Inna Hartwich über Bidens Positionierung gegenüber Putin
: Die Killer-Kommunikation

Ein US-Präsident, ein Fernseh-Interview – und dieses eine Wort: „killer“. Mörder. Vor vier Jahren hatte es das schon einmal gegeben. Nur saß damals Donald Trump in einem Fernsehstudio und sprach von vielen Mördern auf der Welt. Heute ist Joe Biden US-Präsident, seit bald 60 Tagen, und ja, sagt er, er halte Russlands Präsidenten Wladimir Putin für einen Mörder. Das klingt fast beiläufig – hat aber eine enorme Wucht.

Moskau wütet, man gibt sich gekränkt, auch wenn man „nicht wortreich“ auf die Verbalattacke aus den USA eingehen wolle, wie es aus dem Kreml heißt. Die Ansage Washingtons ist in Moskau angekommen: Das russisch-amerikanische Verhältnis ist hinüber. Schuld daran sind, für die Russen ganz klar, die USA. So sieht die Sackgasse aus, die ein kurzes Wort bewirkt.

In russischen Oppositionskreisen schlägt Biden große Bewunderung entgegen. Endlich mal einer, der die Wahrheit ausspreche. Das Problem ist aber: Wie will einer, der auf Zusammenarbeit setzt, mit einem „Mörder“ zusammenarbeiten?

Das russische Narrativ, der Westen sei verrückt geworden und pflege nicht einmal mehr den Anstand, wird dadurch genährt. „Wie du mich nennst, so heißt du selbst“, schleudert Putin Biden entgegen.
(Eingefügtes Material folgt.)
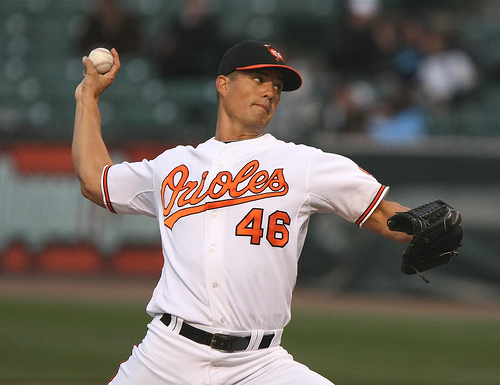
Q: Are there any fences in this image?
A: No, there are no fences.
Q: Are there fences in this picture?
A: No, there are no fences.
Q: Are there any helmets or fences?
A: No, there are no fences or helmets.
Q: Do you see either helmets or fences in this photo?
A: No, there are no fences or helmets.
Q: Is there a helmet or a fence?
A: No, there are no fences or helmets.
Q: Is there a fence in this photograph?
A: No, there are no fences.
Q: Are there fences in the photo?
A: No, there are no fences.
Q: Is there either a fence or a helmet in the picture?
A: No, there are no fences or helmets.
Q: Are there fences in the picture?
A: No, there are no fences.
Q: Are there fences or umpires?
A: No, there are no fences or umpires.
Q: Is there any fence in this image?
A: No, there are no fences.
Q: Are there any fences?
A: No, there are no fences.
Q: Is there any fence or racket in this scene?
A: No, there are no fences or rackets.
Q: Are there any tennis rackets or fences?
A: No, there are no fences or tennis rackets.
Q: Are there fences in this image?
A: No, there are no fences.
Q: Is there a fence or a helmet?
A: No, there are no fences or helmets.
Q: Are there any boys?
A: No, there are no boys.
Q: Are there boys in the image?
A: No, there are no boys.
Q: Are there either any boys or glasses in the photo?
A: No, there are no boys or glasses.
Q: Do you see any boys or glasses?
A: No, there are no boys or glasses.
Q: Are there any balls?
A: Yes, there is a ball.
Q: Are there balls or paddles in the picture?
A: Yes, there is a ball.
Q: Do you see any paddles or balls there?
A: Yes, there is a ball.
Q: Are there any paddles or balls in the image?
A: Yes, there is a ball.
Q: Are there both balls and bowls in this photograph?
A: No, there is a ball but no bowls.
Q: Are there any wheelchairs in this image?
A: No, there are no wheelchairs.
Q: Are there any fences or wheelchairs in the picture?
A: No, there are no wheelchairs or fences.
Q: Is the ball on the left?
A: Yes, the ball is on the left of the image.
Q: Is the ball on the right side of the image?
A: No, the ball is on the left of the image.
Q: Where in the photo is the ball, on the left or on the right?
A: The ball is on the left of the image.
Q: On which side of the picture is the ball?
A: The ball is on the left of the image.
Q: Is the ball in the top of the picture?
A: Yes, the ball is in the top of the image.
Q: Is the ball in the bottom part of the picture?
A: No, the ball is in the top of the image.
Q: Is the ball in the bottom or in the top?
A: The ball is in the top of the image.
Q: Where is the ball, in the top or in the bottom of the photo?
A: The ball is in the top of the image.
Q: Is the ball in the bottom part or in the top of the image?
A: The ball is in the top of the image.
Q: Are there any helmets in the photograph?
A: No, there are no helmets.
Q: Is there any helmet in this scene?
A: No, there are no helmets.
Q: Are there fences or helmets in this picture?
A: No, there are no helmets or fences.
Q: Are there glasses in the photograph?
A: No, there are no glasses.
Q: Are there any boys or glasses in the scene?
A: No, there are no glasses or boys.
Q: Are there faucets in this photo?
A: No, there are no faucets.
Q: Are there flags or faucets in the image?
A: No, there are no faucets or flags.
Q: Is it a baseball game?
A: Yes, that is a baseball game.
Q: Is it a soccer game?
A: No, that is a baseball game.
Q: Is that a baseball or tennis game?
A: That is a baseball game.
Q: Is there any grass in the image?
A: Yes, there is grass.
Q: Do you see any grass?
A: Yes, there is grass.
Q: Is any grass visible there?
A: Yes, there is grass.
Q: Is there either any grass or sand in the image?
A: Yes, there is grass.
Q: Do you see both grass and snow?
A: No, there is grass but no snow.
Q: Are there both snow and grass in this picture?
A: No, there is grass but no snow.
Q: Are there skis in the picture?
A: No, there are no skis.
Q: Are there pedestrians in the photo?
A: No, there are no pedestrians.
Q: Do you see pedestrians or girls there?
A: No, there are no pedestrians or girls.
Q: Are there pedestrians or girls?
A: No, there are no pedestrians or girls.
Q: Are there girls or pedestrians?
A: No, there are no pedestrians or girls.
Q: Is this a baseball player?
A: Yes, this is a baseball player.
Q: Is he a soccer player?
A: No, this is a baseball player.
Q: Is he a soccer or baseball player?
A: This is a baseball player.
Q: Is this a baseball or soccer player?
A: This is a baseball player.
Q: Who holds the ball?
A: The player holds the ball.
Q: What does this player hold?
A: The player holds the ball.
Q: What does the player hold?
A: The player holds the ball.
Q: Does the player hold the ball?
A: Yes, the player holds the ball.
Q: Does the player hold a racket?
A: No, the player holds the ball.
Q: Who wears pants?
A: The player wears pants.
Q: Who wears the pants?
A: The player wears pants.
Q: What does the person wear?
A: The player wears trousers.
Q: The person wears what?
A: The player wears trousers.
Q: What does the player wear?
A: The player wears trousers.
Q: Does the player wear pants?
A: Yes, the player wears pants.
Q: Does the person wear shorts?
A: No, the player wears pants.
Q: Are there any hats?
A: Yes, there is a hat.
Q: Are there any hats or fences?
A: Yes, there is a hat.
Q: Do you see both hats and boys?
A: No, there is a hat but no boys.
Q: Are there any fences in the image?
A: No, there are no fences.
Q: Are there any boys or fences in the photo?
A: No, there are no fences or boys.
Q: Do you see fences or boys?
A: No, there are no fences or boys.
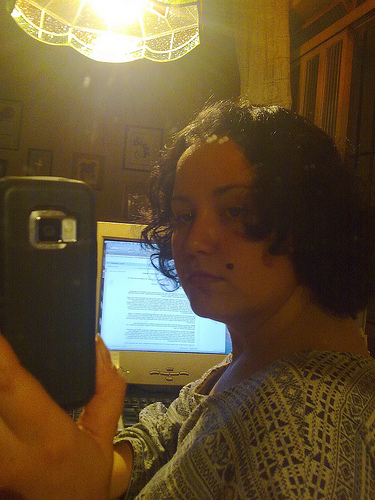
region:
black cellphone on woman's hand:
[0, 175, 94, 410]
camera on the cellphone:
[37, 219, 60, 240]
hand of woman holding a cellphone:
[0, 335, 127, 498]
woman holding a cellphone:
[0, 103, 374, 497]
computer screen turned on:
[96, 222, 233, 386]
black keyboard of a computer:
[66, 396, 174, 427]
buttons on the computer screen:
[148, 366, 187, 381]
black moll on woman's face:
[225, 261, 231, 267]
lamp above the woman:
[6, 0, 201, 62]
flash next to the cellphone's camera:
[62, 217, 75, 241]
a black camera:
[4, 175, 98, 409]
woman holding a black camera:
[2, 173, 128, 497]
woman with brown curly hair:
[140, 103, 370, 325]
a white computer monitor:
[95, 220, 234, 389]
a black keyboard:
[120, 391, 179, 438]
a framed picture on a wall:
[120, 121, 163, 176]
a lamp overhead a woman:
[10, 0, 201, 62]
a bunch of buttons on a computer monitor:
[148, 366, 189, 383]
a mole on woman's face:
[225, 262, 234, 272]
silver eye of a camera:
[27, 208, 69, 250]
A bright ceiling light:
[4, 0, 217, 63]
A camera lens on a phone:
[23, 202, 88, 260]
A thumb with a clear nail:
[93, 329, 126, 392]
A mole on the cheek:
[223, 255, 238, 277]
In Russland ist das ein von Kindern gern gebrauchter Spruch.

Auf Kooperation ist Moskau nach der öffentlichen Anprangerung und den US-Sanktionen ohnehin längst nicht mehr aus. Bidens Ziel, Moskau Grenzen aufzuzeigen, ist hochriskant. Er ist dieses Risiko eingegangen. Den Preis aber muss nicht Putin zahlen, wie Biden in seinem Interview prophezeit hat, den zahlen die Bür­ge­r*in­nen beider Länder.

Der Auftritt Bidens nutzt hingegen zwei Menschen: Dem US-Präsidenten selbst, genauso wie auch seinem russischen Amtskollegen. Biden kann sich als aufrechter Gegenentwurf zu Trump geben, Putin mit dem Finger auf den Westen zeigen und so die Mär, dieser tue alles, um Russland in die Knie zu zwingen, weitererzählen.

Nach innen sind also beide Präsidenten gestärkt. Geopfert aber werden Beziehungen, ohne die die Welt nicht kann.